Prenderam-me em Novembro de 1591 e, durante quase onze meses, não falei a
mais ninguém para além do guarda prisional. Nem fui informado das acusações que
pendiam sobre mim nem autorizado a ler fosse o que fosse, e a minha janela, uma
fenda mesquinha na pedra nua, estava tão alta que não me permitia espreitar
para a cidade lá em baixo. A esperança agarrava-se às recordações de Tejal, e
por vezes, também, ao tamborilar da chuva, a qual me lembrava que havia um
mundo onde os meus carcereiros não tinham poder. Uma vez, durante uma
tempestade, pus-me a lamber umas gotas que escorriam pela parede.

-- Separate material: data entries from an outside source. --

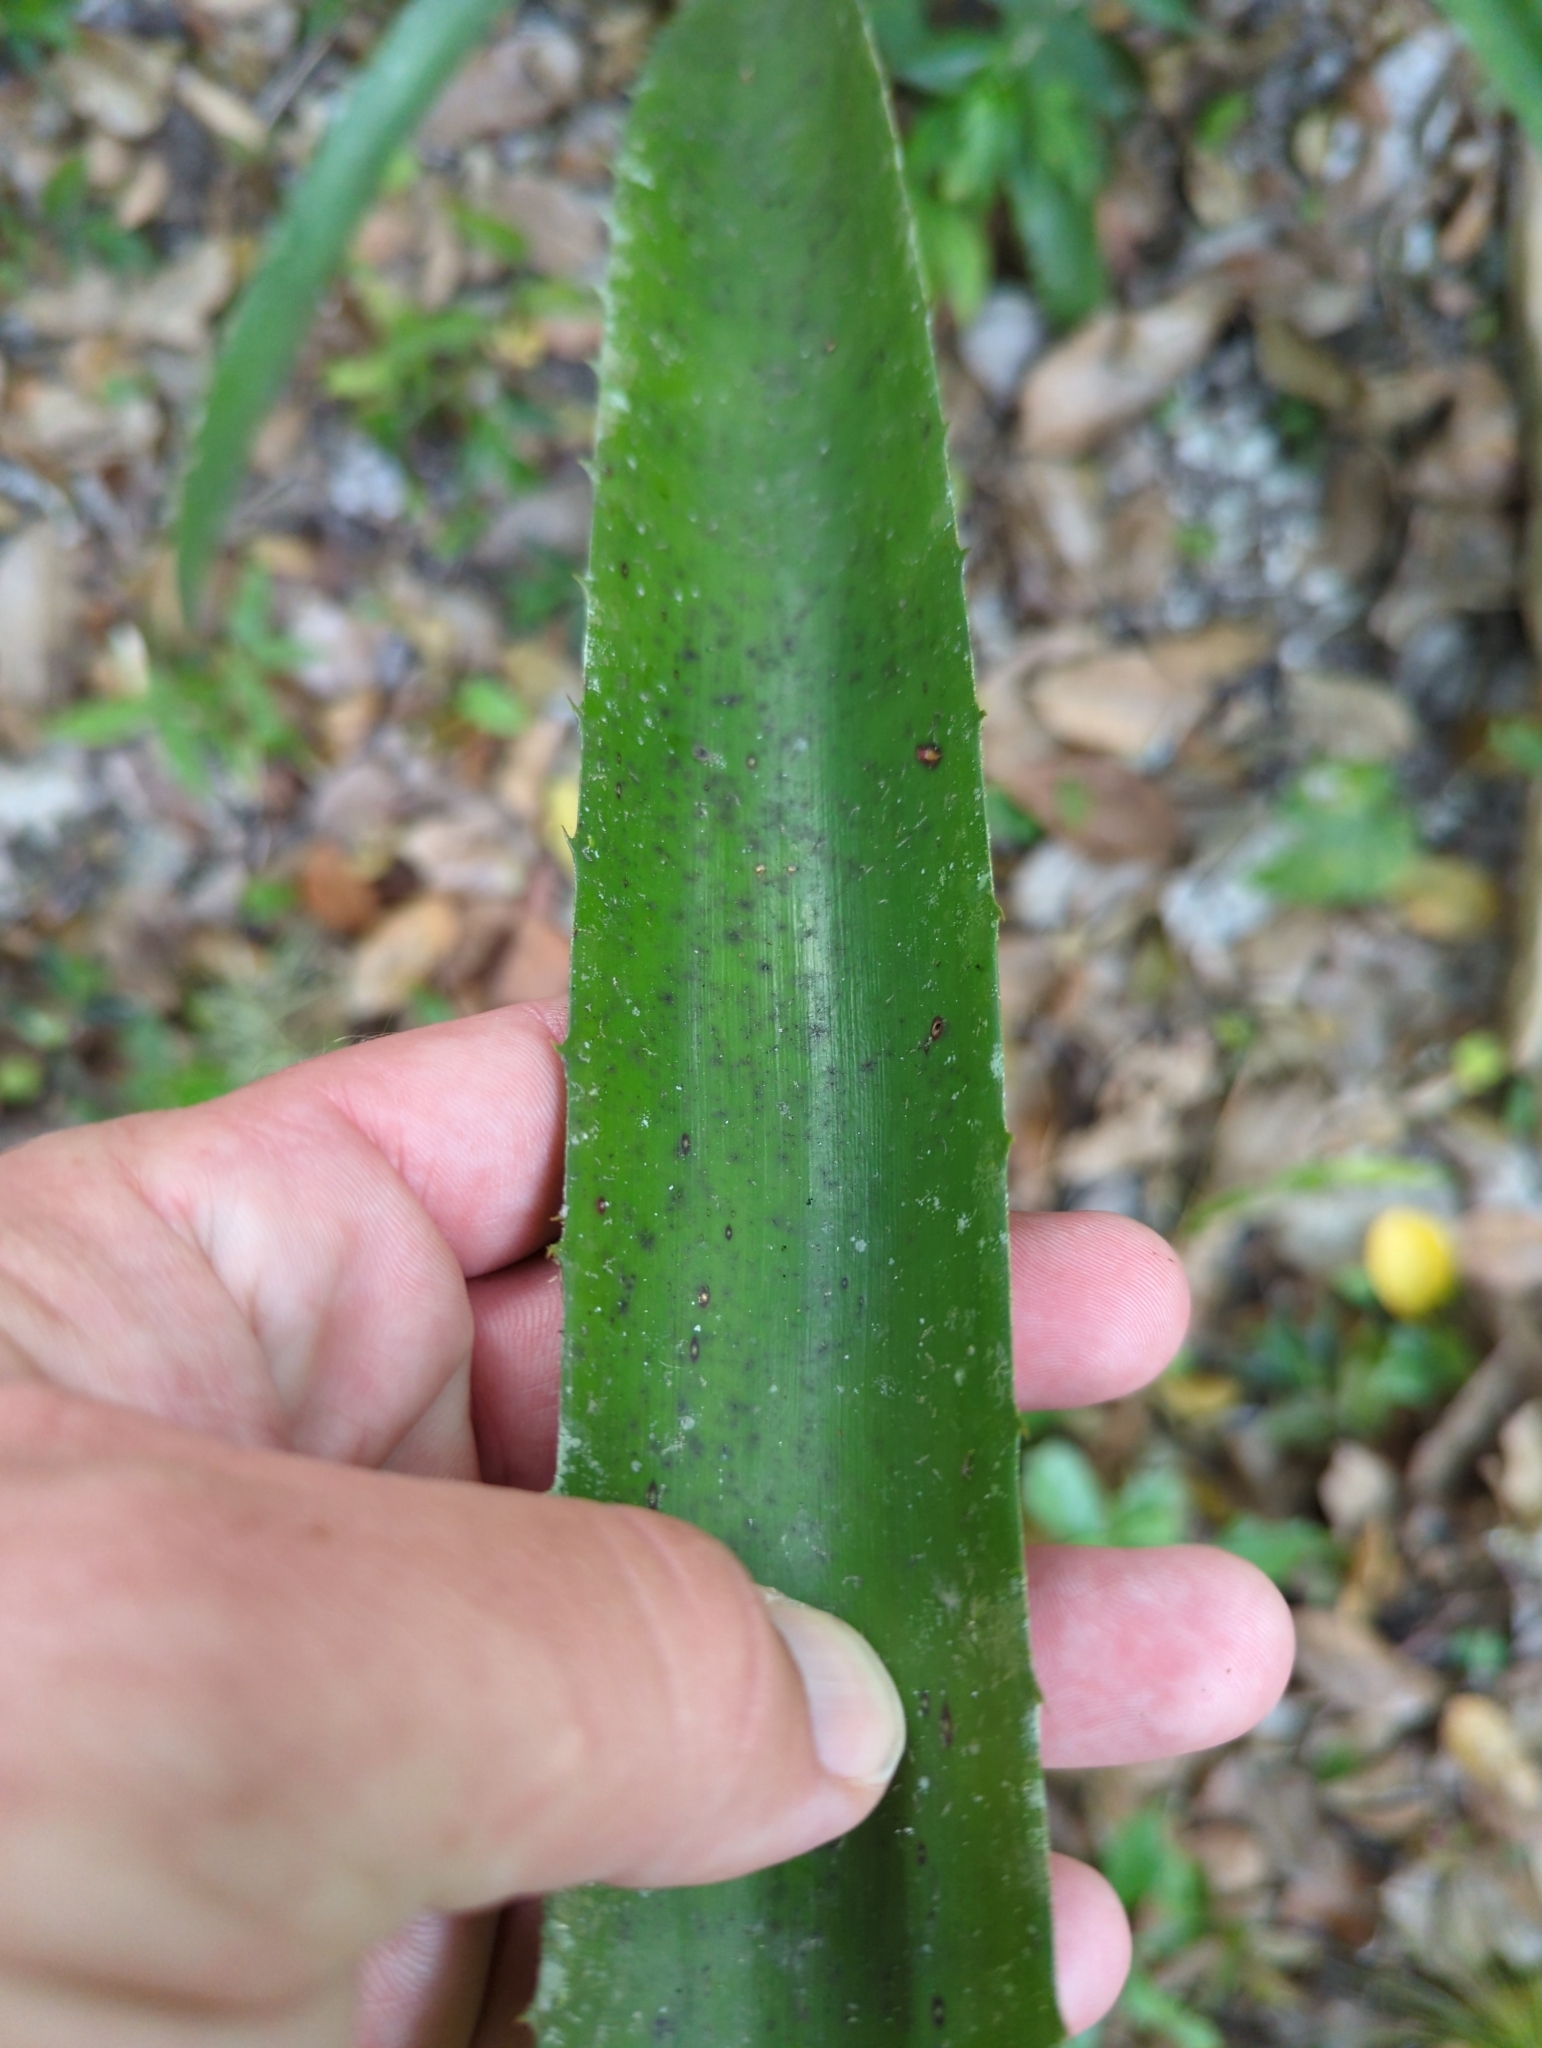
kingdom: Plantae
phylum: Tracheophyta
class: Liliopsida
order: Poales
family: Bromeliaceae
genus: Aechmea
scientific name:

Souberam-me
ao Riacho do Moinho e, por uns instantes, os meus pensamentos chapinharam em
toda a minha liberdade de criança, mas muitas vezes penso que acabaram por me
trair; nessa mesma noite, Deus foi-me roubado, e, ao acordar, senti-me mais
sozinho do que já alguma vez estivera, expulso do mundo sobre o qual ELE sempre
velara. Nunca mais haveria de sentir os dedos dos meus pés afundarem-se na
terra vermelha dos arrozais ou saber se Tejal dera à luz um rapaz ou uma menina.